● **Texte étudié**:
■ ■ ■ ■ ■
Vincent Chollier (VC pour la suite) : Pour débuter cet entretien, nous commencerons par une question de définition. Qu’est-ce que l’Africa ? Quels en sont les contours chronologiques et spatiaux ?

Stéphanie Guédon (SG pour la suite) : On peut entendre l’Africa de plusieurs façons. Au sens géographique, il s’agit du « continent africain » tel qu’il est connu, perçu par les auteurs de l’Antiquité. C’est ainsi que l’appelle Pline l’Ancien au ier siècle de notre ère. Cette appellation géographique est aussi celle de la grande province d’Afrique proconsulaire, que les Anciens, notamment Pline lui-même, désignent par le terme d’Africa. Cela participe de l’ambiguïté de l’usage du mot. Quand Pline nous parle des limites de l’Africa, on ne sait pas toujours s’il parle des limites de ce grand territoire continental africain ou de la province. S’il aborde le premier, et donc le peuplement africain, il borne l’Africa par l’Éthiopie en tant qu’ensemble culturel distinct. S’il aborde la province, il implique alors des limites politiques, territoriales. Mon travail concerne plus particulièrement la genèse de la province d’Afrique proconsulaire, apparue au début du Principat. Il s’agit alors d’une réunion des provinces de l’Africa vetus et de l’Africa nova.

VC : Par quels termes désigne-t-on la frontière dans le monde romain ? Quelles conceptions de la frontière induisent ces termes ?

SG : Les Anciens utilisent pour parler des limites territoriales le substantif finis, que l’on trouve par exemple chez Virgile à travers la fameuse formule « imperium sine fine » (Aen., 1, 279). Ce sont des limites au sens large. C’est le mot limes qui connaît dans notre langage actuel la plus grande popularité, mais son emploi est très débattu par les historiens. Malgré son étymologie ancienne, le sens que nous lui donnons aujourd’hui est très contemporain. Il ne commence à être employé qu’à la fin du xixe siècle, au prisme de notre propre conception de la frontière. On a ainsi collé à ce mot latin la signification de frontière militaire, linéaire et défensive et c’est ce sens géopolitique qui est employé par les archéologues, les historiens et les historiens de l’art. Chez les Anciens, le mot n’est que rarement employé pour désigner l’idée de limite militaire, son sens est beaucoup plus général. Tacite, par exemple, l’utilise pour évoquer des chemins tracés à travers la végétation dans le cadre des opérations de conquête. Il n’y a donc pas nécessairement de linéarité dans l’acception du mot à Rome. La frontière est d’abord une construction humaine qui se perçoit à travers plusieurs échelles : les discours théoriques, le vécu des populations qui l’habitent, etc. Sur le plan épistémologique, cette confrontation peut se voir lorsque l’on compare les données littéraires ou archéologiques par exemple, qui présentent deux réalités distinctes. Certaines études contemporaines en ont toutefois révisé le sens, afin de nuancer la conception linéaire du limes qui dominait. Ainsi Giovanni Forni, Benjamin Isaac, Charles R. Whittaker ont décrit dans leurs travaux la frontière romaine comme un espace flou, mouvant, mais aussi ouvert, non plus défensif.
■ ■ ■ ■ ■
● **Données brutes**:
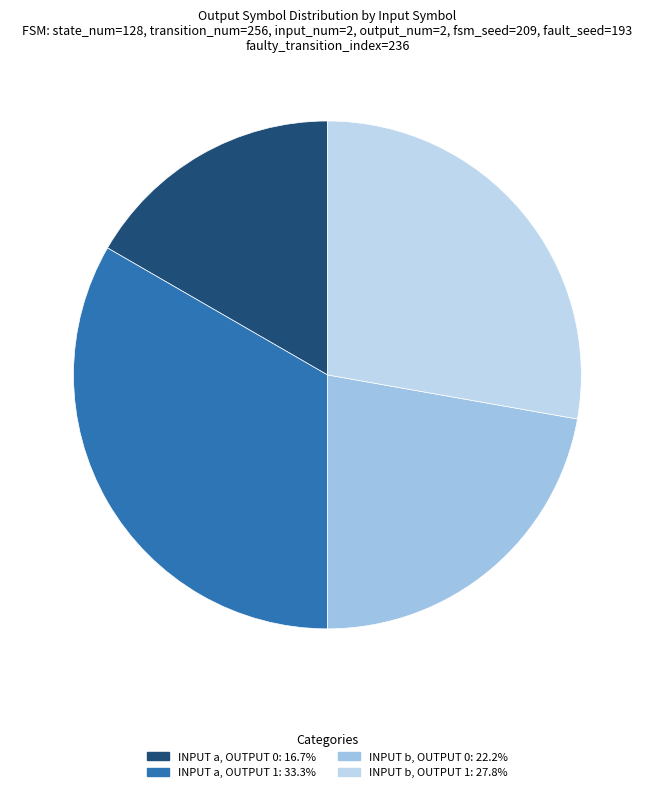

Count the number of slices in the pie.

4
■ ■ ■ ■ ■
● **Consignes à suivre**:
a) Reproduisez fidèlement le passage de l'entretien sur l'Africa qui s'ouvre sur les mots contenant « Vincent Chollier (VC » et se termine par « chronologiques et spatiaux ? ».
b) Dans l'entretien sur l'Africa, condensez sous forme de liste le paragraphe qui commence par « Les Anciens utilisent pour parler des limites territoriales », en conservant ses informations essentielles.

● **Réponses par consigne**:
a)
Vincent Chollier (VC pour la suite) : Pour débuter cet entretien, nous commencerons par une question de définition. Qu’est-ce que l’Africa ? Quels en sont les contours chronologiques et spatiaux ?

b)
- Pour parler des limites territoriales, les Anciens emploient le substantif finis, au sens large (par exemple chez Virgile : « imperium sine fine »).
- Le mot limes est aujourd'hui le plus populaire, mais son emploi est très débattu. Son sens actuel n'apparaît qu'à la fin du xixe siècle : une frontière militaire, linéaire et défensive, reprise par les archéologues et les historiens.
- Chez les Anciens, limes désigne rarement une limite militaire, et son sens est plus général. Tacite l'emploie ainsi pour des chemins tracés à travers la végétation lors des conquêtes.
- La frontière est d'abord une construction humaine, perçue à plusieurs échelles : les discours théoriques et le vécu des populations. Les données littéraires et archéologiques présentent deux réalités distinctes.
- Giovanni Forni, Benjamin Isaac et Charles R. Whittaker nuancent la conception linéaire. Ils décrivent la frontière romaine comme un espace flou, mouvant et ouvert, non plus défensif.